El amplio informe, fruto de un trabajo no exento de obstrucción y opacidad por parte de muchas diócesis, recopila los abusos que se produjeron entre los años 60 y 90 del siglo pasado en el ámbito religioso, lo que permite hacer una extrapolación estadística y sociológica que arroja un resultado de más de 400.000 víctimas de agresiones sexuales en el seno de la Iglesia Católica española, casi el uno por ciento de la población total. Pero la jerarquía eclesial, lejos de asumir el resultado del informe, con el cinismo con el que siempre ha procurado ocultar estos hechos acaecidos en su seno, ha intentado ahora minimizarlos y "contextualizarlos" con los producidos en otros ámbitos, como si eso restara gravedad y responsabilidad a lo sucedido tras los muros de las iglesias, parroquias, colegios religiosos, seminarios, etc.

Sin embargo, los datos revelan, para sonrojo de feligreses y ateos, que la Iglesia Católica española encabeza las iglesias del orbe católico en las que los depredadores sexuales de niños vestían hábitos religiosos y tenían colgados crucifijos del pecho. Y en la que era común encubrir a estos pederastas trasladándolos de parroquia o diócesis para negar los hechos. La propia iglesia cometía, de este modo, un doble pecado: el de encubrimiento y el de complicidad, que se añadían a la crueldad que se perpetraba en sus templos y demás espacios e instituciones dependientes de la Iglesia Católica de nuestro país.

La hipocresía exhibida por la Conferencia Episcopal ha sido inmensa, a la hora de valorar el alcance de un problema que, en cualquier otro ámbito, hubiera acarreado importantes consecuencias penales y sociales. Y la ha mostrado porque, como entidad privada que disfruta de enormes privilegios, trata de eludir su responsabilidad, negar reparación a las víctimas y ser reacia a pedir perdón de modo sincero y honesto. Una actitud sorprendente, pues, aunque sea sabido que este asunto de la pederastia en la Iglesia Católica es global y en cada país se ha abordado y tratado de forma desigual, la resistencia de la jerarquía eclesial española no tiene comparación con la reacción que ha tenido en otros países. Hasta el Papa se ha visto obligado a convocar a los obispos españoles a una reunión extraordinaria en el Vaticano, prevista para finales de noviembre. Si bien el objeto de la misma es abordar la inspección de los seminarios en España, no pasa desapercibido que se produce en el contexto de la investigación de los abusos a menores en la iglesia.
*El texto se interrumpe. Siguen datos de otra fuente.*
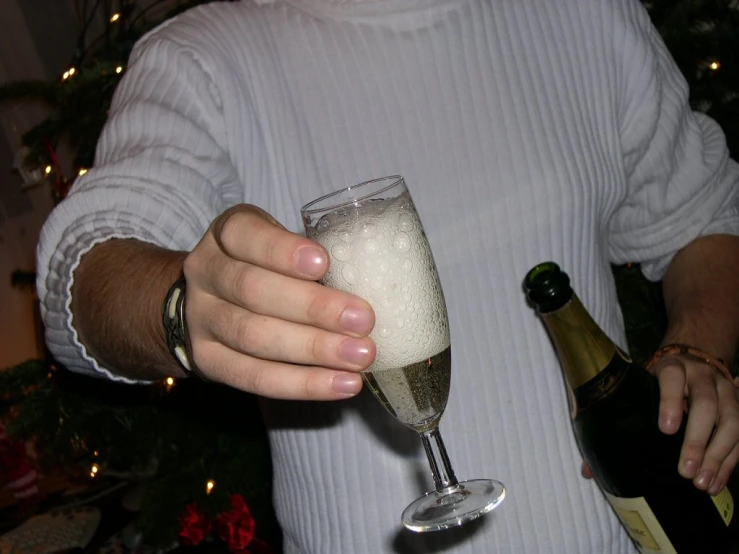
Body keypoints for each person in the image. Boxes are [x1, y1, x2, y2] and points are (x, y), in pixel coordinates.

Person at [36, 0, 739, 552]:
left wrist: (697, 347)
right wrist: (179, 311)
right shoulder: (202, 61)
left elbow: (704, 217)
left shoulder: (585, 14)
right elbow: (86, 265)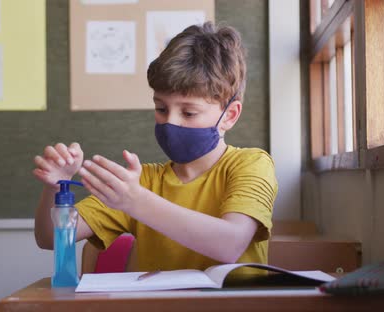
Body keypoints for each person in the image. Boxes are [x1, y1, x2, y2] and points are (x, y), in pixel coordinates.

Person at [33, 22, 278, 275]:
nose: (170, 121)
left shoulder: (252, 164)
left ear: (229, 115)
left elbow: (230, 244)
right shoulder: (143, 181)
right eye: (161, 108)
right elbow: (50, 238)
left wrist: (135, 200)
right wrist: (55, 187)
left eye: (189, 112)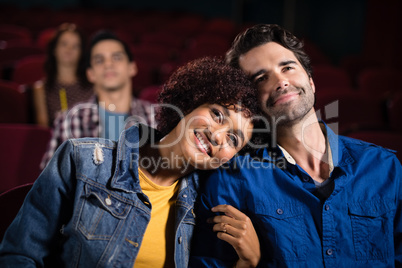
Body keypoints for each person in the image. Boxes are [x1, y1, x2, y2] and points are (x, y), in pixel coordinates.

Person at [0, 57, 262, 268]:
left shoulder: (206, 206)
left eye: (233, 138)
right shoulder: (80, 160)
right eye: (217, 114)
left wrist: (248, 262)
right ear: (191, 103)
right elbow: (20, 255)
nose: (217, 136)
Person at [190, 24, 402, 267]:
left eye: (287, 67)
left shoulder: (384, 167)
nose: (281, 81)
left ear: (310, 81)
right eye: (262, 78)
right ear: (250, 104)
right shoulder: (232, 179)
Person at [40, 31, 155, 169]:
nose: (108, 64)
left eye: (117, 57)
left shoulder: (156, 117)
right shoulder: (70, 120)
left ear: (132, 67)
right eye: (99, 60)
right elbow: (50, 182)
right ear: (90, 74)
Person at [33, 23, 93, 127]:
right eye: (64, 44)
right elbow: (43, 129)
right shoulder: (41, 88)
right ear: (54, 49)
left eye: (75, 46)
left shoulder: (94, 86)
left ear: (81, 53)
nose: (69, 49)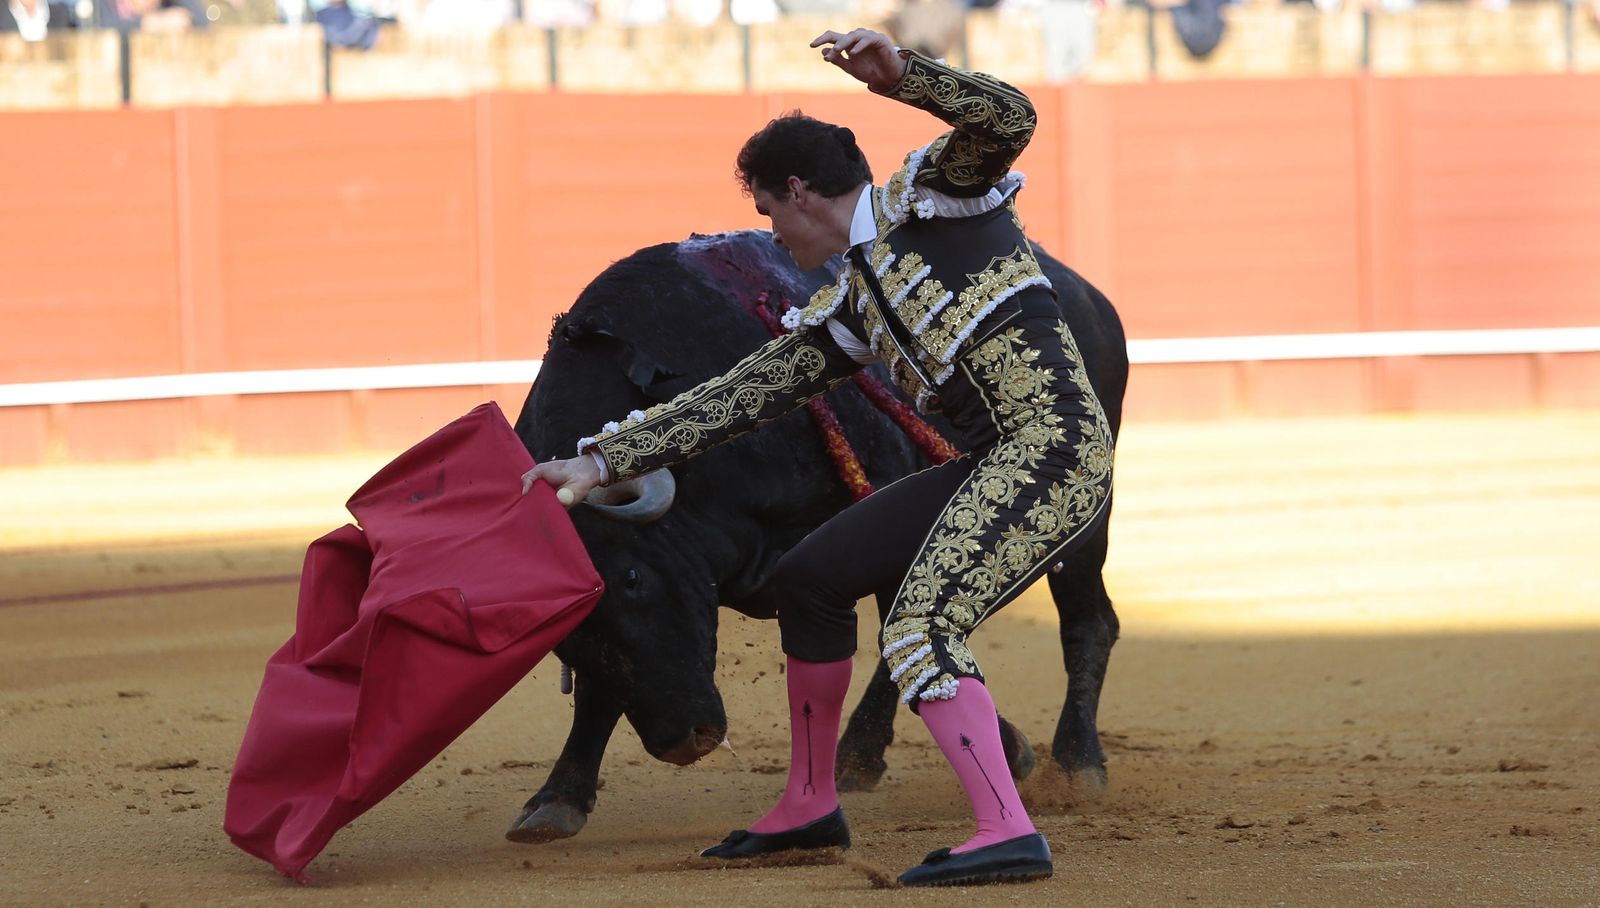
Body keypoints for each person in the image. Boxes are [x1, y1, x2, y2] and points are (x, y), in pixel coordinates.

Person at [523, 26, 1113, 888]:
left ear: (797, 192)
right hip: (985, 460)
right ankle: (809, 803)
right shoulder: (857, 297)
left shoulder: (931, 196)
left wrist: (906, 77)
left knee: (917, 625)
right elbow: (747, 392)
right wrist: (604, 461)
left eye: (767, 211)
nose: (770, 235)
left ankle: (1006, 829)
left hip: (1053, 451)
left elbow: (1009, 117)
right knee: (811, 578)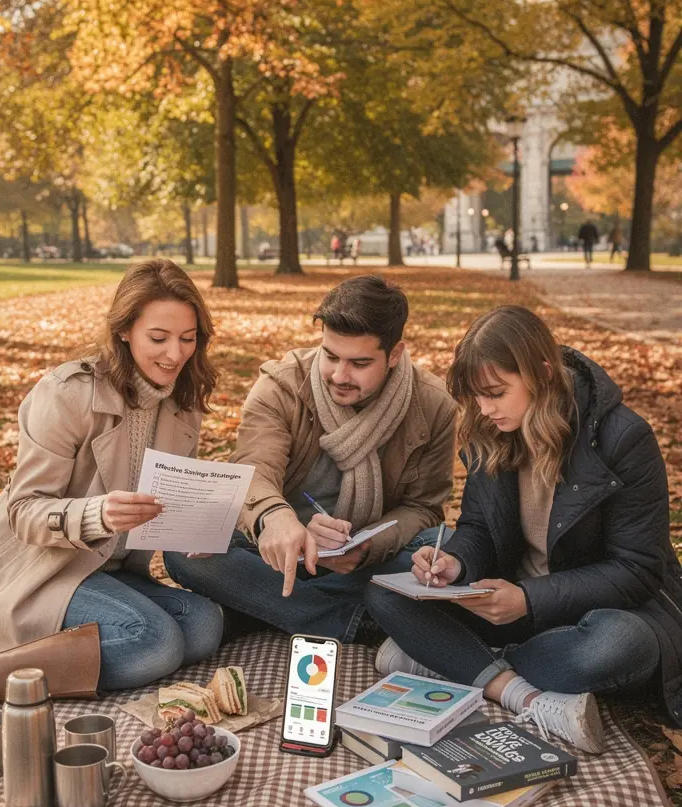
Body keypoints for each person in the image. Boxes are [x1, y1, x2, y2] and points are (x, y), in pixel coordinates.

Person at [0, 259, 224, 744]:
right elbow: (24, 510)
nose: (175, 353)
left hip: (104, 570)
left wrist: (194, 530)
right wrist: (96, 513)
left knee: (203, 625)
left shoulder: (182, 405)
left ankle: (51, 654)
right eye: (158, 337)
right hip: (34, 567)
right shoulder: (68, 393)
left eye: (188, 338)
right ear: (123, 331)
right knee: (155, 643)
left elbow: (164, 503)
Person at [364, 305, 682, 754]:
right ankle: (515, 689)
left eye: (496, 393)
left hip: (596, 614)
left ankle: (449, 659)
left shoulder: (623, 439)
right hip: (509, 606)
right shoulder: (491, 428)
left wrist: (529, 600)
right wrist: (456, 562)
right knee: (383, 589)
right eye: (476, 396)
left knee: (619, 646)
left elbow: (637, 569)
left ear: (542, 374)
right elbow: (478, 526)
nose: (484, 408)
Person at [165, 275, 457, 646]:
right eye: (330, 356)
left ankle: (263, 609)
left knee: (441, 549)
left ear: (395, 354)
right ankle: (356, 621)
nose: (339, 375)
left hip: (363, 562)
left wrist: (367, 548)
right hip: (276, 552)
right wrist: (277, 518)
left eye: (359, 363)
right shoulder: (282, 385)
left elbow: (424, 508)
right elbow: (253, 470)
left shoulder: (433, 404)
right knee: (184, 547)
Está visto que, por mucho que lo nieguen, el reino de las religiones -de todas ellas- está en este mundo, donde cometen los mismos abusos y atropellos que cualquier otro poder, aunque se escuden en las aspiraciones espirituales y morales con las que intentan adoctrinar a creyentes y no creyentes. Miedo me dan. Pero, con todo, todavía no sé de qué desconfío más: si de las religiones o de las monarquías. Mirándolo bien, asemejan idéntico tinglado. Es para pensárselo un rato, ¿no creen?